Definition: The ability of the spine to resist displacement under normal physiological loading, thus protecting neural structures from injury while preventing deformity and pain.
Motion Segment
A spinal motion segment includes two vertebrae and the soft tissues between them.
Stability arises from the interaction of three subsystems:
Vertebrae become wider and deeper as they move caudally, in response to increased loading.
Trabeculae (vertical and horizontal) form the internal structure of vertebrae under load. Loss of trabeculae (as in osteoporosis) predisposes vertebrae to compression fractures.
The S-shaped spine in the sagittal plane shifts body weight away from the central axis of rotation, aiding balance and gait.
The axis of rotation passes through the posterior portion of the vertebral body, and spinous processes provide long lever arms for posterior muscles, resisting flexion.
Facet Joints
Formed between the inferior articular facet of one vertebra and the superior articular facet of the vertebra below it.
Facet joints guide the type of movement possible between vertebrae.
They become progressively more vertical in the sagittal and coronal planes moving caudally.
Cervical spine: Resistant to translation, more susceptible to flexion/extension.
Lumbar spine: More resistant to flexion/extension.
Thoracic spine: Extra stability from the rib cage.
Spinal Ligaments
Ligamentum flavum: High elastin content, preventing buckling inward. Degeneration can cause it to buckle and contribute to spinal stenosis.
Posterior longitudinal ligament (PLL) and anterior longitudinal ligament (ALL): Resist flexion and extension forces.
Other ligaments include intertransverse and interspinous ligaments.
Intervertebral Discs
Shock absorbers between vertebrae that distribute load and allow limited movement. Their properties are discussed in other chapters.
Active Musculoskeletal System
Consists of spinal muscles, which include:
Extensor muscles: Arranged in three layers (deep, intermediate, and superficial).

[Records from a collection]

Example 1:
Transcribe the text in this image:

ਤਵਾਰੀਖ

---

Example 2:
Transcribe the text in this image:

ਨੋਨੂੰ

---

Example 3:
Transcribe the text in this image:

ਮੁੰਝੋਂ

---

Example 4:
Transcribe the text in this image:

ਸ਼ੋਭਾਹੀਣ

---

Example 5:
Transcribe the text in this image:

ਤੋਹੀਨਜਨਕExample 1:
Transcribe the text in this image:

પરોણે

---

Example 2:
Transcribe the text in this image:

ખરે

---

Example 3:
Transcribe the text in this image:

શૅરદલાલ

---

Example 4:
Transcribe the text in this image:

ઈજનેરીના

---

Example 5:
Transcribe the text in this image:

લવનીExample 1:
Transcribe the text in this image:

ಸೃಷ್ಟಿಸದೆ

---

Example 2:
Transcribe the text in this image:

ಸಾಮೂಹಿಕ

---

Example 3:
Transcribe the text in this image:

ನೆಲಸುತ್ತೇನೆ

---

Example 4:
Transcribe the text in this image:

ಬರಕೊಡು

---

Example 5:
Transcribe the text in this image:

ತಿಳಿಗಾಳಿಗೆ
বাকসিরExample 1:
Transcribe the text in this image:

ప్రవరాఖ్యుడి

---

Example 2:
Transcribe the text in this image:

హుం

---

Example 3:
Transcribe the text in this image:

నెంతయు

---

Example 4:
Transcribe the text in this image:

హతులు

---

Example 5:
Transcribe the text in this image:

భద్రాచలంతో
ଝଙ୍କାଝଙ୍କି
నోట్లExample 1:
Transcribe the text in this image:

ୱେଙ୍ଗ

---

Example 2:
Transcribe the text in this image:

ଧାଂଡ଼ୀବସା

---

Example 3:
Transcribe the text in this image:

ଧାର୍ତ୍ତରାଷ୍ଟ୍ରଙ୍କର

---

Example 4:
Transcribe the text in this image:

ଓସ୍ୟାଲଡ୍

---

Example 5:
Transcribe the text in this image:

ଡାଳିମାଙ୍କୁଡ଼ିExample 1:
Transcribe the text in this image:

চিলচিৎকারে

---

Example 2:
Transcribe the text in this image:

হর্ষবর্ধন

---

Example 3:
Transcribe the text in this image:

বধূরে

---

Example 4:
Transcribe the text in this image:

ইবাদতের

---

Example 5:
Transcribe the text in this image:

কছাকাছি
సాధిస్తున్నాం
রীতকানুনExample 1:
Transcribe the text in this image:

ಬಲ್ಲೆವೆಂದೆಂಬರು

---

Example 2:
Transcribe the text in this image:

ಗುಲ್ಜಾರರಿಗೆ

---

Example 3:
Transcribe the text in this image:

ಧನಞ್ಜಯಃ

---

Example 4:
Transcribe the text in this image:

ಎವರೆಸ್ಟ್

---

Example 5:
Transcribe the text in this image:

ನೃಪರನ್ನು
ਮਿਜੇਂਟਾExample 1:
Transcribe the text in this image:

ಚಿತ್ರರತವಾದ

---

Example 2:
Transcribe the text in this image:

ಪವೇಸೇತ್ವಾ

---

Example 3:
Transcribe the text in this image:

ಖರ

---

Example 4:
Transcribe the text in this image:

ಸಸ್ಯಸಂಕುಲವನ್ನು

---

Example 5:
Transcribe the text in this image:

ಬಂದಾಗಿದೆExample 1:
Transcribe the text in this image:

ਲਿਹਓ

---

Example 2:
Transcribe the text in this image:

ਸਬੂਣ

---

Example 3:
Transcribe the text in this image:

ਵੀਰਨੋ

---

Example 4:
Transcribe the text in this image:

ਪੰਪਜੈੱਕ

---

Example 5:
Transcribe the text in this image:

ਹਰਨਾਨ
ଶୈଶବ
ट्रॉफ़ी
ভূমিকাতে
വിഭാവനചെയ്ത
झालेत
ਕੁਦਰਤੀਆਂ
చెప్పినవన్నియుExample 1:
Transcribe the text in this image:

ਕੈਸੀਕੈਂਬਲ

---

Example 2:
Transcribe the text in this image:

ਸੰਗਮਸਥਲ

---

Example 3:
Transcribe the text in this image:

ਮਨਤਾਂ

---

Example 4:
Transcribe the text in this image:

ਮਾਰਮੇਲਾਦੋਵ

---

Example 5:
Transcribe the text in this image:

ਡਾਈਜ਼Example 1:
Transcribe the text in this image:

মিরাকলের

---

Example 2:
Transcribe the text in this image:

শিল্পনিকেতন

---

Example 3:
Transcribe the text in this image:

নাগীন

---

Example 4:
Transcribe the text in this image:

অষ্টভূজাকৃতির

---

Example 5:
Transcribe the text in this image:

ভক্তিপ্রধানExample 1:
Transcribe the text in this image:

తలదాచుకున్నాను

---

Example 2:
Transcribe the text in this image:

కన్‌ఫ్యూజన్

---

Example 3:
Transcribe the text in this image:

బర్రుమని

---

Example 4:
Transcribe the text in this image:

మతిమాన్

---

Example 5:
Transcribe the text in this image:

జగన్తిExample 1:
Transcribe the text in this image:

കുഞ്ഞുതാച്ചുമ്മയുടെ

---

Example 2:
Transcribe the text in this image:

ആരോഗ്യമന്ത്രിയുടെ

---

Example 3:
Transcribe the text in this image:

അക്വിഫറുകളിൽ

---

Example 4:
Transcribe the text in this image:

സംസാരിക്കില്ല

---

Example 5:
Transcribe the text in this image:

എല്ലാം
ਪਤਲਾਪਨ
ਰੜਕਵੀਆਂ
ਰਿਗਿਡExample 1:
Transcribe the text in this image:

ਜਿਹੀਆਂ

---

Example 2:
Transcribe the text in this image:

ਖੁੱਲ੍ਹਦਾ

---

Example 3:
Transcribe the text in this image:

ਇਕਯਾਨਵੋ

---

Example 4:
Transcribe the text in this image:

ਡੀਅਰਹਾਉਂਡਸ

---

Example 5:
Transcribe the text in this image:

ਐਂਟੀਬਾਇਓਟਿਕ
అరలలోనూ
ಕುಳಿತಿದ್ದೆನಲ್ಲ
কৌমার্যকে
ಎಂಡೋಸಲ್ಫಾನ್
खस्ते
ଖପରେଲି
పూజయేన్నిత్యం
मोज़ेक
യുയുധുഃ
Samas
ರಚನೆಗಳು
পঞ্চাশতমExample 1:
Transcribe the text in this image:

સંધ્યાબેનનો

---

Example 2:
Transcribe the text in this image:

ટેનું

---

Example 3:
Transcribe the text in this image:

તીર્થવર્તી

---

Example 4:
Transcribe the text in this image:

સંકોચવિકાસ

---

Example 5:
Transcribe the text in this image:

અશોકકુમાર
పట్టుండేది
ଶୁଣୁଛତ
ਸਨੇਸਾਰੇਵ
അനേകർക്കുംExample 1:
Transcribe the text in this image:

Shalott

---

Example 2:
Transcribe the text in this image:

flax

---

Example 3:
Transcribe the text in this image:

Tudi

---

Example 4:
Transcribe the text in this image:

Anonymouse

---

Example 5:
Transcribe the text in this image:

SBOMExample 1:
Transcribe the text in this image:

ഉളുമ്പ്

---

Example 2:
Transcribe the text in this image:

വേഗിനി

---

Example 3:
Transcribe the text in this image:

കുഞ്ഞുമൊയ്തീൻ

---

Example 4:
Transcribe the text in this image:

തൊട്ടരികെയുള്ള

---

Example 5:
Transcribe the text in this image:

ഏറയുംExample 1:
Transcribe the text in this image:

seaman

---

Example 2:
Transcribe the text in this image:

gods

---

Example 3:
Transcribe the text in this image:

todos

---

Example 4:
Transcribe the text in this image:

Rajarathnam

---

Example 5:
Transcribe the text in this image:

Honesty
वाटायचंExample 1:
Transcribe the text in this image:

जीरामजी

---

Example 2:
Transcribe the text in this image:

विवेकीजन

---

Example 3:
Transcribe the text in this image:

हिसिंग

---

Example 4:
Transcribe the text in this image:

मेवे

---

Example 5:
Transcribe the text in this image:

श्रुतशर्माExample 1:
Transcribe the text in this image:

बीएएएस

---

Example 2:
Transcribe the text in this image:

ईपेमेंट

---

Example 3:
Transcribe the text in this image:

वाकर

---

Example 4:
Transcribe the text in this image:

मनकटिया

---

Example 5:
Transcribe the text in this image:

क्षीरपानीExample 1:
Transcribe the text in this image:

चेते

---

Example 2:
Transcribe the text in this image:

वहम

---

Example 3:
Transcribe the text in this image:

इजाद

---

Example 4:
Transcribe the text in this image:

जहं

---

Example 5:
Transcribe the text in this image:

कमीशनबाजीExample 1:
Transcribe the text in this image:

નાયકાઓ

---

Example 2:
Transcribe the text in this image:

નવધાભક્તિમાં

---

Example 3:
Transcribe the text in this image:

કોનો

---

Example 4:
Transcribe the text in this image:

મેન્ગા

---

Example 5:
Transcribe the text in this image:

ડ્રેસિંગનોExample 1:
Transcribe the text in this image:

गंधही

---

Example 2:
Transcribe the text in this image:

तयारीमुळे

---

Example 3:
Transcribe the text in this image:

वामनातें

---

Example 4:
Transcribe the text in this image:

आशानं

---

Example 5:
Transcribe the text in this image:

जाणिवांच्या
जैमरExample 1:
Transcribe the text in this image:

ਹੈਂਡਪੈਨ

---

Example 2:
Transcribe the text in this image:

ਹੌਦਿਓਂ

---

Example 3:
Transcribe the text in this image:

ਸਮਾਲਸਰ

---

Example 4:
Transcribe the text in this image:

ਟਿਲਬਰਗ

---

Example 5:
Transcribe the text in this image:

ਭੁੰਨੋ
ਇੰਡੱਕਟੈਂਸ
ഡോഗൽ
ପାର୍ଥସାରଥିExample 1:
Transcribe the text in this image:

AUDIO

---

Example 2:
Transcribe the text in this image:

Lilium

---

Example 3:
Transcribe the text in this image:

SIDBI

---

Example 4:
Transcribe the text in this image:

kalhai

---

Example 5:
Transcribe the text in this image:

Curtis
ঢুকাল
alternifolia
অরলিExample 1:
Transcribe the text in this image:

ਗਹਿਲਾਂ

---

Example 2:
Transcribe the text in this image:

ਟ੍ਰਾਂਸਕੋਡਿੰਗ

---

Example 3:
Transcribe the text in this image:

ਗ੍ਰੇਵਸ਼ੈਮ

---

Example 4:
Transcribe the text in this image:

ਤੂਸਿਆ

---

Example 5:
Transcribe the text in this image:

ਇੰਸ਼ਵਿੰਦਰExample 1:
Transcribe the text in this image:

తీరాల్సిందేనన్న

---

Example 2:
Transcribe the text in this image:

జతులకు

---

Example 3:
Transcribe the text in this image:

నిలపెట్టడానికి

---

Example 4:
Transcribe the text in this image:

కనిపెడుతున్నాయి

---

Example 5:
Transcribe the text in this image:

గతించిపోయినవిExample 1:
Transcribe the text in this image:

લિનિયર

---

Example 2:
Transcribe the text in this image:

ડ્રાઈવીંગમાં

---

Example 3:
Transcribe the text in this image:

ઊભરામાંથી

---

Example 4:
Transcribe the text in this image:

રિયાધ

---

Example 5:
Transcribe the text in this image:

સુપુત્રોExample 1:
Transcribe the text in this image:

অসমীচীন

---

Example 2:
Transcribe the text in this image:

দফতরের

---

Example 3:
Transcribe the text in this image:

TASK INSTRUCTIONS:
**1.** Answer these questions from the text on spinal stability:
(a) What does loss of trabeculae predispose vertebrae to?
(b) Through what part of the vertebra does the axis of rotation pass?
(c) Which region of the spine gets extra stability from the rib cage?
**2.** Name every spinal ligament mentioned in the text on spinal stability.
**3.** Extend the text on spinal stability, picking up right after its final line.

WRITTEN RESPONSES:
**1.**
(a) Compression fractures.
(b) The posterior portion of the vertebral body.
(c) The thoracic spine.

**2.** Ligamentum flavum, posterior longitudinal ligament (PLL), anterior longitudinal ligament (ALL), intertransverse ligaments, interspinous ligaments.

**3.**
Abdominal muscles: Help stabilize the spine, especially the lumbar region.
Intercostals and lower trunk muscles: Play roles in stability and respiration.
Extensor muscles:
Deep muscles: Interspinalis, intertransversalis.
Intermediate muscles: Multifidus, semispinalis (lie between the deep layer and transverse processes).
Proprioception is critical in the spine due to its constantly changing positions and loading. It helps coordinate movement and maintain balance.
Interaction of Subsystems in Spinal Stability
Spinal range of motion is divided into two zones:
Neutral zone: The initial, highly flexible range where the active and neural systems dominate, providing proprioceptive feedback to control movement.
Elastic zone: Occurs toward the end of the motion range, where the passive system limits movement and provides stability, preventing damage to neural structures.
Spinal Disease or Injury
Conditions like degenerative disc disease or burst fractures increase the size of the neutral zone beyond the normal physiological range, leading to instability.
The widened neutral zone increases the risk of neurological injury due to excess movement.
In a diseased spine, enhancing the active musculoskeletal system (i.e., muscle strengthening) can help minimize the increase in the neutral zone, restoring some stability.